▸ **Work to be completed**
Pictures aside, reproduce exactly and only the lines below, starting at the one containing "right shoulder: (200, 86, 18)" and ending at the last line.

Pixel coordinate listings:
━━━

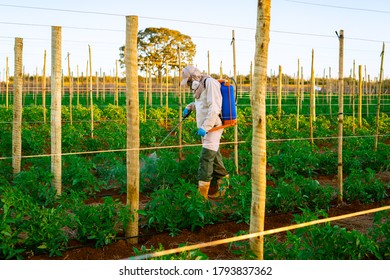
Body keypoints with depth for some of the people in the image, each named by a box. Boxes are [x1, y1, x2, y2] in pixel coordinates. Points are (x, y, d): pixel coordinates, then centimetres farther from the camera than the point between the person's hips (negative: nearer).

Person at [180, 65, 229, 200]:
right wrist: (189, 107, 19)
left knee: (206, 157, -14)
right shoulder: (200, 86, 18)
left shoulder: (210, 83, -13)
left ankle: (202, 191, -15)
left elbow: (215, 108, -21)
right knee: (214, 157, 12)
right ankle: (223, 182, 21)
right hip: (205, 128, 10)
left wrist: (204, 127, -26)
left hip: (213, 127, -10)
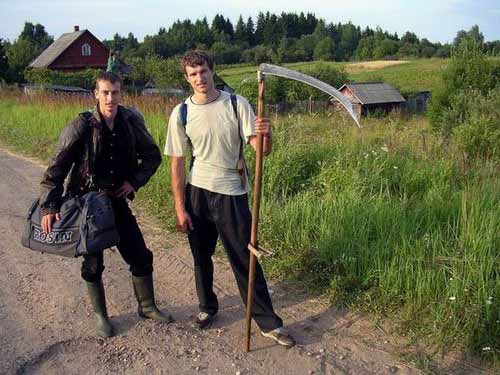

━━━

▸ **Answer section**
right shoulder: (200, 86, 18)
left shoulder: (210, 83, -13)
left ankle: (202, 191, -15)
left elbow: (215, 108, -21)
right knee: (214, 157, 12)
right ankle: (223, 182, 21)
right hip: (205, 128, 10)
left wrist: (204, 127, -26)
left hip: (213, 127, -10)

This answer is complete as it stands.